Was haben Sie beim Schwingen fürs Leben gelernt?
In Bewegung zu bleiben und dass es gut ist, Kraftreserven zu haben. Aber meine mentalen Fähigkeiten sind matchentscheidend. Das Wissen darum, schon viele Hürden überwunden zu haben, hilft mir, die nächste zu nehmen.
Von wo haben Sie Ihre mentale Stärke?
Meine Eltern haben uns sechs Kinder gelehrt, das zu schätzen, was wir haben. Aber ich habe auch geübt, positiv zu denken, weil ich von Natur aus eigentlich eine Person bin, die vieles hinterfragt.
Wie bringen Sie einen Menschen aus dem Gleichgewicht?
Indem ich meinem Gegenüber einen Schritt voraus bin.
Wie bleiben Sie selbst im Gleichgewicht?
Indem ich neben dem Schwingen mit meiner Arbeit ein zweites Standbein habe in meinem Leben.
Fühlen Sie sich stark?
Ja, aber ich habe mich schon stark gefühlt, bevor ich Schwingerkönigin wurde. Ich habe eine innere Stärke, weil mich meine Eltern zu einer unabhängigen selbständigen Frau erzogen haben.

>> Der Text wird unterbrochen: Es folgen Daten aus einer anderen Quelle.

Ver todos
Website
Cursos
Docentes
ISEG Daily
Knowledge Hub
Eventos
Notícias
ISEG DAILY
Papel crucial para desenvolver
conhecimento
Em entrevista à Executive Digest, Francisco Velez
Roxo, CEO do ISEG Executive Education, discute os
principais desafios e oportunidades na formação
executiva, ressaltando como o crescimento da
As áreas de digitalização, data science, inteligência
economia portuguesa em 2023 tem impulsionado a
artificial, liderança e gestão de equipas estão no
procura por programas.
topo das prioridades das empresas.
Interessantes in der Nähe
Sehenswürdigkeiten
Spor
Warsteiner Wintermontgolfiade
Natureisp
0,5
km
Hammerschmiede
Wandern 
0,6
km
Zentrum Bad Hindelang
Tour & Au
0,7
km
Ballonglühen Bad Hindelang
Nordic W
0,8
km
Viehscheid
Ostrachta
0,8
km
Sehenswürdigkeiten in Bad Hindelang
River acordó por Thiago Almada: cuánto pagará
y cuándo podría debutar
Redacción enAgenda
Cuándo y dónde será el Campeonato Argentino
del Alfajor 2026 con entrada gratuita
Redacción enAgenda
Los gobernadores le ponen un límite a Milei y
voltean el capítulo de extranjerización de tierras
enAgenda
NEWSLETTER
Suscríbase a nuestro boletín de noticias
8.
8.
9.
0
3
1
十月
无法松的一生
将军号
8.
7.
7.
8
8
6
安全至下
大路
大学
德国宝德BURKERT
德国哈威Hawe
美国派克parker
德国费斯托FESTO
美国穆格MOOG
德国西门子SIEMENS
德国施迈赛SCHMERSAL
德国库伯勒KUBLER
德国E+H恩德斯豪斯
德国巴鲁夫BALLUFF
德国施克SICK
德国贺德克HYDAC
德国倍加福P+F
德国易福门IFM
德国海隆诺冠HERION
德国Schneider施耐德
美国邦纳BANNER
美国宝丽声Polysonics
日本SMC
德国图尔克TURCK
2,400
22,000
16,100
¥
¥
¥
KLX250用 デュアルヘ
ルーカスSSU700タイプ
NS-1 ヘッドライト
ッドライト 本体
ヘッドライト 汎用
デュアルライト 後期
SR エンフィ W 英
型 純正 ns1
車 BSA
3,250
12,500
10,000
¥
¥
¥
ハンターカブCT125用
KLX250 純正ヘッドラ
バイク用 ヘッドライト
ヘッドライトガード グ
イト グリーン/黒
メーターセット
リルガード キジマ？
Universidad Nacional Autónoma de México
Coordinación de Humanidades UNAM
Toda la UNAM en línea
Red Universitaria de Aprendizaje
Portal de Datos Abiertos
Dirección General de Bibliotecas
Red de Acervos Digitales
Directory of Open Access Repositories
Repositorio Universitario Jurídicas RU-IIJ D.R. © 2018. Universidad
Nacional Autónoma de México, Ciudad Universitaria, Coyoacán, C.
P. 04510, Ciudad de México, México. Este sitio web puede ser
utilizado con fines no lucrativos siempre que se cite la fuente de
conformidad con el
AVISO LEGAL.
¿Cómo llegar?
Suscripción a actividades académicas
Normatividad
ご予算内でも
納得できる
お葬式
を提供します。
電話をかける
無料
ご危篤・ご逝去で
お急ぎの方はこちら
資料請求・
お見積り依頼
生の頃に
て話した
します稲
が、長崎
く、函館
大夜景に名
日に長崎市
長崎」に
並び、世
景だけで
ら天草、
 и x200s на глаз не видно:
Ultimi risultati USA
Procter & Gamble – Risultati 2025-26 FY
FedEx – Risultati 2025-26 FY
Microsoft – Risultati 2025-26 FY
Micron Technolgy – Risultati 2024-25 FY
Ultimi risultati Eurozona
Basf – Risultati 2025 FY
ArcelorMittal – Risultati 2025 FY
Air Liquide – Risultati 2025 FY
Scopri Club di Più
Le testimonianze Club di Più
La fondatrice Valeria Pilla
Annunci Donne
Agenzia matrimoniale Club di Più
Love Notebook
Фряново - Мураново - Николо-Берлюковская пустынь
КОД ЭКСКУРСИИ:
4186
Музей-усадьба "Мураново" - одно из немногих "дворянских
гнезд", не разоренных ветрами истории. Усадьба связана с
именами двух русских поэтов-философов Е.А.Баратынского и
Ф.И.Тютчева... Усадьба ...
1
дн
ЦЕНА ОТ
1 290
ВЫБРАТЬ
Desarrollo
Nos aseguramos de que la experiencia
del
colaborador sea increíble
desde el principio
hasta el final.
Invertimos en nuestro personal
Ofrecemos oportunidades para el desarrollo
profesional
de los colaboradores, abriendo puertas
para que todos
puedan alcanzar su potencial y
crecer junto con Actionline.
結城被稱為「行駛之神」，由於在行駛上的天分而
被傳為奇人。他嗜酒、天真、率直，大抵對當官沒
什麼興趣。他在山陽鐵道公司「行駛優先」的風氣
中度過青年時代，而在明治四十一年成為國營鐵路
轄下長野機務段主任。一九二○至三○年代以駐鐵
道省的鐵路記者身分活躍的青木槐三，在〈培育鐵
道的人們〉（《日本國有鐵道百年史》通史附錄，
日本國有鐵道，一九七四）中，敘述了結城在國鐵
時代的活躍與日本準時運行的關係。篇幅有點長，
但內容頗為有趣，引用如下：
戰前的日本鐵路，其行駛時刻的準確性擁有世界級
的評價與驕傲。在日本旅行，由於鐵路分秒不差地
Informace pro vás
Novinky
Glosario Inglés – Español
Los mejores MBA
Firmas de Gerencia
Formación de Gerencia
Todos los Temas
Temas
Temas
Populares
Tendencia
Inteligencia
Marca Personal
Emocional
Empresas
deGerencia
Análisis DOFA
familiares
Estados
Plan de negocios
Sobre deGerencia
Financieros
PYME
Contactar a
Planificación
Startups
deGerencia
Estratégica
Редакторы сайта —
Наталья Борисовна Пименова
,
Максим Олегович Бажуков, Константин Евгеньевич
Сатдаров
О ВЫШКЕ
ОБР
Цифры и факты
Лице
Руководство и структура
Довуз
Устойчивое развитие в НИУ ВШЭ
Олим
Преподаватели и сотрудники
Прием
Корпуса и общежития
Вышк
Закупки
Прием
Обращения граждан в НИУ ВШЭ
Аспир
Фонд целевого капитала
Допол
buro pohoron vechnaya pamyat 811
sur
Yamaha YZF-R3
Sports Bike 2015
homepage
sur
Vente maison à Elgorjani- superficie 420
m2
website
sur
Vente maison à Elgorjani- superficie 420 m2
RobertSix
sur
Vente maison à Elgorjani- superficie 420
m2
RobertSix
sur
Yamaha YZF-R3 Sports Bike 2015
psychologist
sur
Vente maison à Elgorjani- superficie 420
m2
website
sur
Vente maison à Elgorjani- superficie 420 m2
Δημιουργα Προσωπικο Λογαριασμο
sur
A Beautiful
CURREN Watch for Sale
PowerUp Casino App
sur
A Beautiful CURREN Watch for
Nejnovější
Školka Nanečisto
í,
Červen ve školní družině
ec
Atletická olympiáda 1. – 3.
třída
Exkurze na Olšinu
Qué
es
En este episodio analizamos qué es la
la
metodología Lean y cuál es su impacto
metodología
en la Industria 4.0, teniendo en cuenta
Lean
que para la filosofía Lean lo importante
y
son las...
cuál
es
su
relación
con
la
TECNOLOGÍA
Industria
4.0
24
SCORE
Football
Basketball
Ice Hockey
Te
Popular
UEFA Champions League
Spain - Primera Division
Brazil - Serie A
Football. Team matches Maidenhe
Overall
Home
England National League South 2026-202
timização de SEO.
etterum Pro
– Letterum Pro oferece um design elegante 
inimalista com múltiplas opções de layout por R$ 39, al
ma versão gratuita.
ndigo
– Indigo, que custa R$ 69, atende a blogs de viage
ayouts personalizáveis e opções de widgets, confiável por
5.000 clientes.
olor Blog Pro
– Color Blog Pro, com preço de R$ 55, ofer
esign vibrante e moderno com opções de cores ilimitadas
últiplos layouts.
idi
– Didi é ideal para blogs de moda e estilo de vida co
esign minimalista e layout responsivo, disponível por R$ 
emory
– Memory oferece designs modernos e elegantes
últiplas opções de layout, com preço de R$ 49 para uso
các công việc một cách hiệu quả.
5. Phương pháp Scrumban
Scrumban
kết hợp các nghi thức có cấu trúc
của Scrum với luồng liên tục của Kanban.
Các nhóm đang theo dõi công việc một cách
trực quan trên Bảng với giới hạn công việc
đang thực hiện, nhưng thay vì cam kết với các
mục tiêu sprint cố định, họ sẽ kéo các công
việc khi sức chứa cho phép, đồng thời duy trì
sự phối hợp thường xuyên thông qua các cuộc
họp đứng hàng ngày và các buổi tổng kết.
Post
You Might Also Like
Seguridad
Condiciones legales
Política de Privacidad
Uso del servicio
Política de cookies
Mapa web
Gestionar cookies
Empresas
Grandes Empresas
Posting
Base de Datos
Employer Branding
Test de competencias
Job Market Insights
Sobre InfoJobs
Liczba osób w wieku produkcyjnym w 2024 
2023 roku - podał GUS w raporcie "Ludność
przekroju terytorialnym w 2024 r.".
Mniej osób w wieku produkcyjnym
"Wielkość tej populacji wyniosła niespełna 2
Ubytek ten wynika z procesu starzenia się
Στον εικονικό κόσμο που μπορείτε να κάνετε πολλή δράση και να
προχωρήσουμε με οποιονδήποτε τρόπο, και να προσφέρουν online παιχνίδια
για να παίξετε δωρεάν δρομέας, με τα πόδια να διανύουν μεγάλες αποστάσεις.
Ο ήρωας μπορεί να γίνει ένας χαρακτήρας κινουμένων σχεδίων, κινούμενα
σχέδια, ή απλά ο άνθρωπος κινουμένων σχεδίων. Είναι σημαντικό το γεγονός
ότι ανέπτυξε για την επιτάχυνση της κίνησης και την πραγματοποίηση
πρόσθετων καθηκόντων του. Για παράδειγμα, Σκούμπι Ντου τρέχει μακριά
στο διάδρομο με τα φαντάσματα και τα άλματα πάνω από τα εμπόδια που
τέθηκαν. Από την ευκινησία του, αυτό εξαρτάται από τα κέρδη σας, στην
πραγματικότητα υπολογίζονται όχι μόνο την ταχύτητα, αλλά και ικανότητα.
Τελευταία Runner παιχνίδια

Ich kann für mich selbst sorgen und das ist die Voraussetzung dafür, dass ich mich um andere kümmern kann.
Gibt es auch Kämpfe, die Sie nicht führen?
Ich fechte viele Kämpfe aus, aber nur wenn ich das Gefühl habe, dass es sich lohnt. Ich kämpfe lange, aber wenn ich mal aufhöre, dann fange ich nicht nochmals an. Für mich bedeutet Kampf Engagement. Früher habe ich mich selbst manchmal zurückgenommen aus Sympathie zu einer Gegnerin. Das mache ich heute nicht mehr. Dafür kriege ich keinen Dank.
Wann ist es angezeigt, aufzugeben?
Wenn ich alles ausprobiert habe und nichts hat genützt und ich selbst nicht mehr mag, dann gebe ich auf.
Ihr Verhältnis zu Schwäche?
Es ist eine grosse Stärke, seine Schwächen zu erkennen. Es lohnt sich, darüber nachzudenken, was es mit der Schwäche auf sich hat, sonst werden sie zu wunden Punkten.
Wenn Sie auch im Gesundheitswesen Königin wären, was würden Sie befehlen?
Dass alle Menschen Zugang zu den gleichen medizinischen Leistungen haben.